Abstract Background Second-line treatment options for patients with advanced urothelial carcinoma (UC) are limited. Fibroblast growth factor receptor 3 (FGFR3) is dysregulated in UC by activating mutations or protein overexpression in non-mutant tumours. In this study, the efficacy, pharmacodynamics and safety of dovitinib—a broad-targeted inhibitor of tyrosine kinases, including FGFR3—were evaluated in patients with previously treated advanced UC with and without FGFR3 mutations. Methods Forty-four adults with advanced UC who had progressed after one to three platinum-based and/or combination chemotherapy regimens were classified as having mutant ( FGFR3 MUT ; n  = 12), wild-type ( FGFR3 WT ; n  = 31), or unknown ( n  = 1) FGFR3 status. Patients received 500 mg dovitinib once daily on a 5-days-on/2-days-off schedule.

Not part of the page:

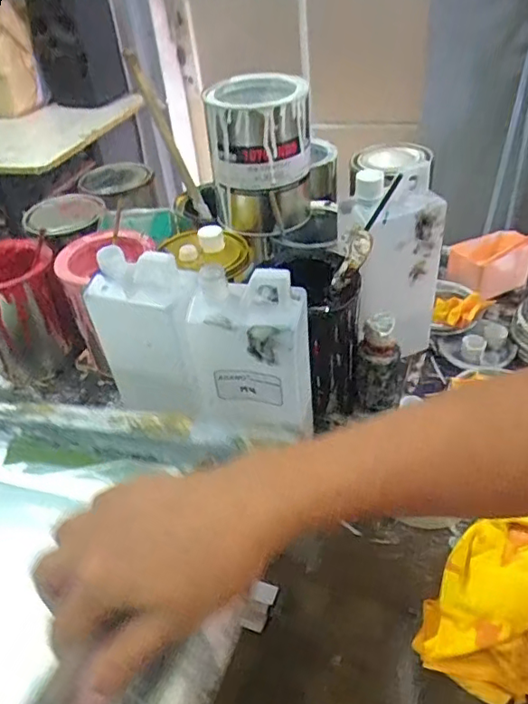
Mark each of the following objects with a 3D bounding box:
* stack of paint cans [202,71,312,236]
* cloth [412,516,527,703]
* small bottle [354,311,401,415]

The primary end-point of this two-stage study was the investigator-assessed overall response rate (ORR). Results Most of the patients were men (75%) and over half of the patients were aged ⩾65 years (61%). All patients had received ⩾1 prior antineoplastic therapy for UC. The study was terminated at the end of stage 1, when it was determined by investigator review that the ORR of both the FGFR3 MUT (0%; 95% confidence interval [CI], 0.0–26.5) and FGFR3 WT (3.2%; 95% CI, 0.1–16.7) groups did not meet the criteria to continue to stage 2. The most common grade 3/4 adverse events, suspected to be study-drug related, included thrombocytopenia (9%), fatigue (9%), and asthenia (9%). Conclusion Although generally well tolerated, dovitinib has very limited single-agent activity in patients with previously treated advanced UC, regardless of FGFR3 mutation status. clinicaltrials.gov NCT00790426.